Matthew Deady Biography


        Matthew P. Deady was born near Easton, Talbot County, Maryland, May 12, 1824, son of Daniel and Mary Ann (McSweeny) Deady, of Irish descent. He attended school in Wheeling, W. Va., where the family removed, but derived much of his early education from his father, who was a tutor and whom he accompanied in various employments in that capacity in Ohio, Kentucky and Mississippi. After a period of work on a farm his father acquired, where he gratified his taste for reading ancient and modern classics, he went to Barnesville, O., in 1841, and learned the blacksmith's trade. He continued his studies at Barnesville Academy, contact with which so stimulated his scholastic bent that he abandoned the smithy, became a teacher and studied law.

        In 1847 he was admitted to the Ohio bar and later entered the law office of Henry Kennon in St. Clairsville, O. His early practice included cases before justices of the peace, and he also served as township clerk for a year. In 1849 he removed to La Fayette, Oregon, where he returned to teaching in a large school conducted by Prof. John E. Lyle, whom he subsequently joined in its management as a partner. He also practiced as an attorney, acting as counsel to the Yamhill county commissioners during the formative period of Oregon's growth as a territory, and aided them in establishing the local legal machinery necessary under the new territorial government.

        In 1850 he was elected to the lower house of the legislature by the county and served on important committees, including the judiciary. At the session's close he prepared for publication the first volume of laws published in the territory, embracing the statutes enacted in 1849 and 1850. The next year his county elected him to the Oregon legislative council or senate, of which he was president in 1852-53, after serving as chairman of the judiciary committee. He left the legislature in 1853 to join the territory's supreme court as associate justice for the southern district of Oregon, whereupon he removed to that section and organized the courts of its five counties. He headed the convention which met at Salem in 1857 to frame a state constitution, some clauses of which, especially those relating to corporations and the judiciary, were molded by him.

        Upon Oregon's admission to the Union in 1859 he was appointed judge of the U. S. district court for the state, with which office most of his subsequent career was identified. Appointed the code commissioner by the legislature in 1862 he prepared the Oregon Code of Civil Procedure, which was enacted that year, and also framed a general incorporation act, one of the first measures adopted in the United States that put all corporations on the same footing by declaring that any three or more persons could incorporate to engage in any lawful enterprise as provided by the act. His next service for the legislature (1864) was the formulation of a Code of Criminal Procedure, a Penal Code, and a Justice's Code, all of which were enacted. The act incorporating the city of Portland, another legal measure he originated, became the model of similar acts for incorporating other towns of the state.

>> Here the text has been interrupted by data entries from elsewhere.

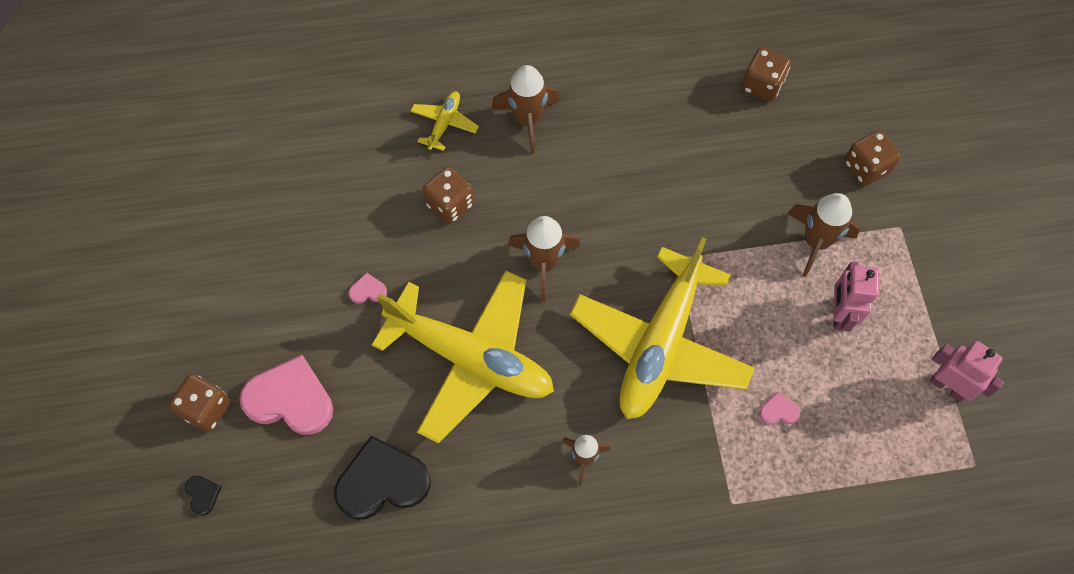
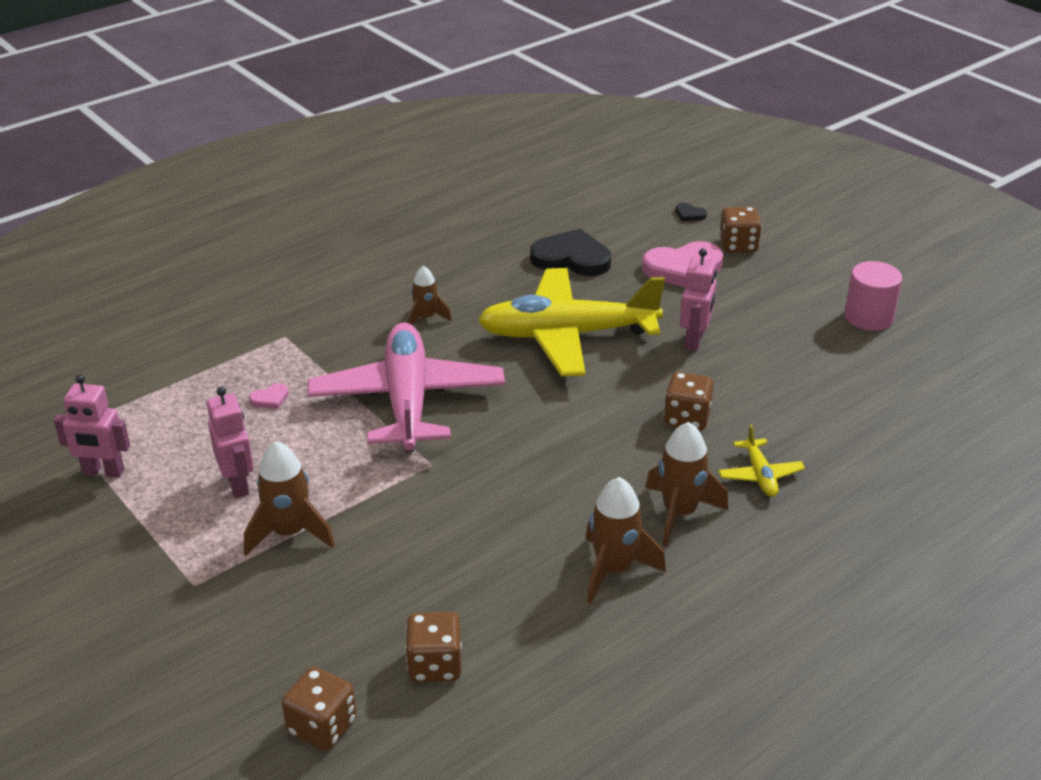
camera: 150 degrees right, 30 degrees down
black heart [334,435,431,520] -> black heart turned 120 degrees counterclockwise [530,229,611,276]
pink heart [349,273,387,304] -> pink robot [680,249,717,351]
brown rocket [508,216,580,302] -> brown rocket moved to [585,477,666,603]
yellow plane [570,237,755,419] -> pink plane [307,322,505,452]
brown dice [844,130,901,186] -> brown dice moved to [282,667,357,751]
none -> pink cylinder [844,261,902,331]

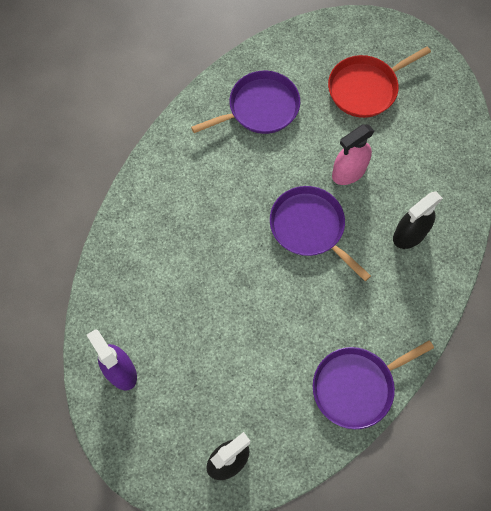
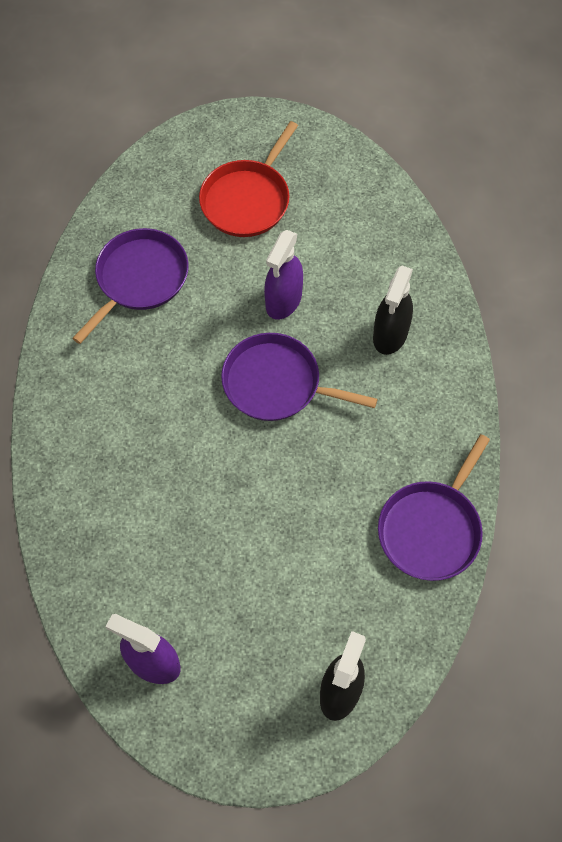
camera: 30 degrees left, 5 degrees down
pink spray bottle [332,124,374,185] -> purple spray bottle [264,230,303,320]

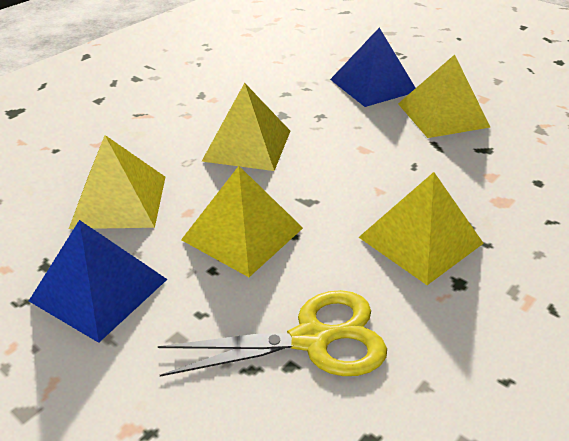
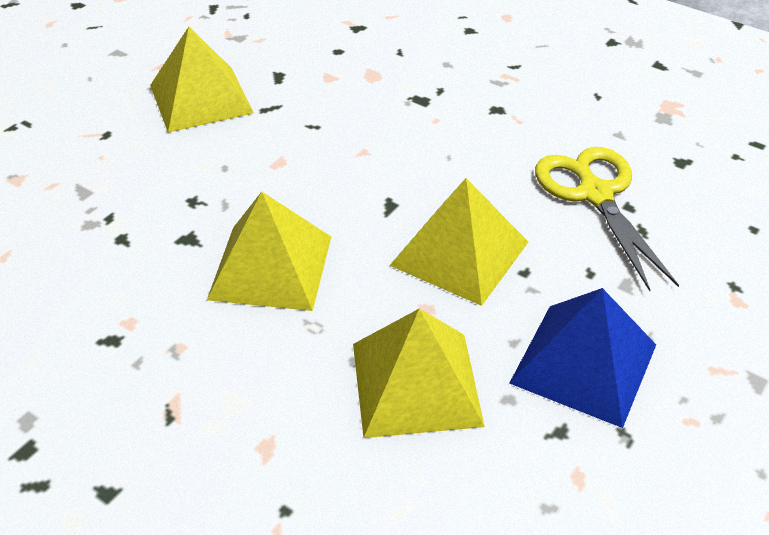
camera: 95 degrees left, 5 degrees up
blue pyramid [330,28,415,107] -> none
yellow pyramid [359,172,484,285] -> none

        About this time, owing to the war depreciation of greenbacks, he entered journalism to supplement his income as correspondent of the San Francisco "Bulletin", a connection he retained for four years ( 1863-67). His judicial functions also took him to San Francisco, where from 1867 to 1869 he held the U. S. circuit court in addition to conducting the district and circuit courts in Oregon. Meantime (1865) he published the general laws of the state, and in 1874, he and La Fayette Lane were appointed by Governor La Fayette Grover (q.v.) to make a further codification of the statutes. The result of their work was the code entitled "General Laws of Oregon, 1843-72", collected, revised, rearranged and annotated with notes and references, which continued in general and sole use until the next code of 1887.

        He was one of the founders of the Library Association of Portland, of which he was acting president for many years, and a regent of the University of Oregon. In religion he was affiliated with the Episcopalian church after having been reared in-the Catholic faith.

        He was originally a Democrat in politics, being of southern extraction, but with the civil war he supported the Republican party as the one that best represented the supremacy of the national government. Judge Deady was a great believer in rusticity and a simple home life, even in face of pronounced aristocratic tastes. He believed that all pursuits not connected with the soil were mere artificial outgrowths of modern civilization, to be tolerated only by the necessities of society, and that the occupations of artisans and professional men were departures from the natural order of life. Hence the nearer the people kept to the primary methods of acquiring a livelihood the happier they were.

        Joseph Gaston in his "Centennial History of Oregon", described him as "in every sense Oregon's greatest citizen". Judge Deady was married June 24, 1852, to Lucy A., daughter of Robert Henderson of Yamhill county, Oregon, and had three sons: Edward Nesmith, Paul Robert and Henderson Brooke Deady.

        Judge Deady died in Portland, Oregon, March 24, 1893.